* Work request *
Render every line of the material below as a Markdown table with two columns, "No." for the row number and "Line" for the text. Leave out blank lines.

BEGIN Data to examine

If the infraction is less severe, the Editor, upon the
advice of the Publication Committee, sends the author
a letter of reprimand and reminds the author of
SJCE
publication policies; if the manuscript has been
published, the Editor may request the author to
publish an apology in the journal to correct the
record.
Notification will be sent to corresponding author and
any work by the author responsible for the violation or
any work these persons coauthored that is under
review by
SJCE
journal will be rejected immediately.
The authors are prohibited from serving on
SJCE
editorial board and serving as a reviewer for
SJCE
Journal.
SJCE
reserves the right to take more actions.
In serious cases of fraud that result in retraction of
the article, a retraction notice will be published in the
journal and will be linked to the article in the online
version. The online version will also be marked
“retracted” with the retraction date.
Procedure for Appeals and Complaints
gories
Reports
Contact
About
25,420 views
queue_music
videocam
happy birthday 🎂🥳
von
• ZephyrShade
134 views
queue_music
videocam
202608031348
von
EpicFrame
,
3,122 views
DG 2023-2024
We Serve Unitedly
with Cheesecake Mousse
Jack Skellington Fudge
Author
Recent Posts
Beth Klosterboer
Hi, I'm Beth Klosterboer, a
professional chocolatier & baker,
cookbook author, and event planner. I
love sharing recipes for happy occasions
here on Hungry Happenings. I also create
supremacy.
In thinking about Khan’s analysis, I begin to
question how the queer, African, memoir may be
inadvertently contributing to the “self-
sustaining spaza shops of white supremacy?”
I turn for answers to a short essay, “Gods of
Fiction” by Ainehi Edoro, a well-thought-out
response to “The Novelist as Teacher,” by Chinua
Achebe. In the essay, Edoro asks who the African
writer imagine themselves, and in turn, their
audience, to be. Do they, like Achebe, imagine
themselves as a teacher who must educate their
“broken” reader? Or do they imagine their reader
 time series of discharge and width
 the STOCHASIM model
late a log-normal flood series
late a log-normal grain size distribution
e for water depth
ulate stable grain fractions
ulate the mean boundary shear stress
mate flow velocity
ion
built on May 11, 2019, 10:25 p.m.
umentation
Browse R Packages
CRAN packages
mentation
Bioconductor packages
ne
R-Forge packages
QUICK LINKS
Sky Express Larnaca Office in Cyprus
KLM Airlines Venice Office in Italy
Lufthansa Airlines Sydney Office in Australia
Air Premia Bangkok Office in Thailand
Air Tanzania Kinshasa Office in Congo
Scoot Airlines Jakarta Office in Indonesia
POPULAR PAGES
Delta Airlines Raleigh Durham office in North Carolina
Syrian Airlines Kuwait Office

END Data to examine

* Exercise solution *
| No. | Line |
|---|---|
| 1 | If the infraction is less severe, the Editor, upon the |
| 2 | advice of the Publication Committee, sends the author |
| 3 | a letter of reprimand and reminds the author of |
| 4 | SJCE |
| 5 | publication policies; if the manuscript has been |
| 6 | published, the Editor may request the author to |
| 7 | publish an apology in the journal to correct the |
| 8 | record. |
| 9 | Notification will be sent to corresponding author and |
| 10 | any work by the author responsible for the violation or |
| 11 | any work these persons coauthored that is under |
| 12 | review by |
| 13 | SJCE |
| 14 | journal will be rejected immediately. |
| 15 | The authors are prohibited from serving on |
| 16 | SJCE |
| 17 | editorial board and serving as a reviewer for |
| 18 | SJCE |
| 19 | Journal. |
| 20 | SJCE |
| 21 | reserves the right to take more actions. |
| 22 | In serious cases of fraud that result in retraction of |
| 23 | the article, a retraction notice will be published in the |
| 24 | journal and will be linked to the article in the online |
| 25 | version. The online version will also be marked |
| 26 | “retracted” with the retraction date. |
| 27 | Procedure for Appeals and Complaints |
| 28 | gories |
| 29 | Reports |
| 30 | Contact |
| 31 | About |
| 32 | 25,420 views |
| 33 | queue_music |
| 34 | videocam |
| 35 | happy birthday 🎂🥳 |
| 36 | von |
| 37 | • ZephyrShade |
| 38 | 134 views |
| 39 | queue_music |
| 40 | videocam |
| 41 | 202608031348 |
| 42 | von |
| 43 | EpicFrame |
| 44 | , |
| 45 | 3,122 views |
| 46 | DG 2023-2024 |
| 47 | We Serve Unitedly |
| 48 | with Cheesecake Mousse |
| 49 | Jack Skellington Fudge |
| 50 | Author |
| 51 | Recent Posts |
| 52 | Beth Klosterboer |
| 53 | Hi, I'm Beth Klosterboer, a |
| 54 | professional chocolatier & baker, |
| 55 | cookbook author, and event planner. I |
| 56 | love sharing recipes for happy occasions |
| 57 | here on Hungry Happenings. I also create |
| 58 | supremacy. |
| 59 | In thinking about Khan’s analysis, I begin to |
| 60 | question how the queer, African, memoir may be |
| 61 | inadvertently contributing to the “self- |
| 62 | sustaining spaza shops of white supremacy?” |
| 63 | I turn for answers to a short essay, “Gods of |
| 64 | Fiction” by Ainehi Edoro, a well-thought-out |
| 65 | response to “The Novelist as Teacher,” by Chinua |
| 66 | Achebe. In the essay, Edoro asks who the African |
| 67 | writer imagine themselves, and in turn, their |
| 68 | audience, to be. Do they, like Achebe, imagine |
| 69 | themselves as a teacher who must educate their |
| 70 | “broken” reader? Or do they imagine their reader |
| 71 |  time series of discharge and width |
| 72 |  the STOCHASIM model |
| 73 | late a log-normal flood series |
| 74 | late a log-normal grain size distribution |
| 75 | e for water depth |
| 76 | ulate stable grain fractions |
| 77 | ulate the mean boundary shear stress |
| 78 | mate flow velocity |
| 79 | ion |
| 80 | built on May 11, 2019, 10:25 p.m. |
| 81 | umentation |
| 82 | Browse R Packages |
| 83 | CRAN packages |
| 84 | mentation |
| 85 | Bioconductor packages |
| 86 | ne |
| 87 | R-Forge packages |
| 88 | QUICK LINKS |
| 89 | Sky Express Larnaca Office in Cyprus |
| 90 | KLM Airlines Venice Office in Italy |
| 91 | Lufthansa Airlines Sydney Office in Australia |
| 92 | Air Premia Bangkok Office in Thailand |
| 93 | Air Tanzania Kinshasa Office in Congo |
| 94 | Scoot Airlines Jakarta Office in Indonesia |
| 95 | POPULAR PAGES |
| 96 | Delta Airlines Raleigh Durham office in North Carolina |
| 97 | Syrian Airlines Kuwait Office |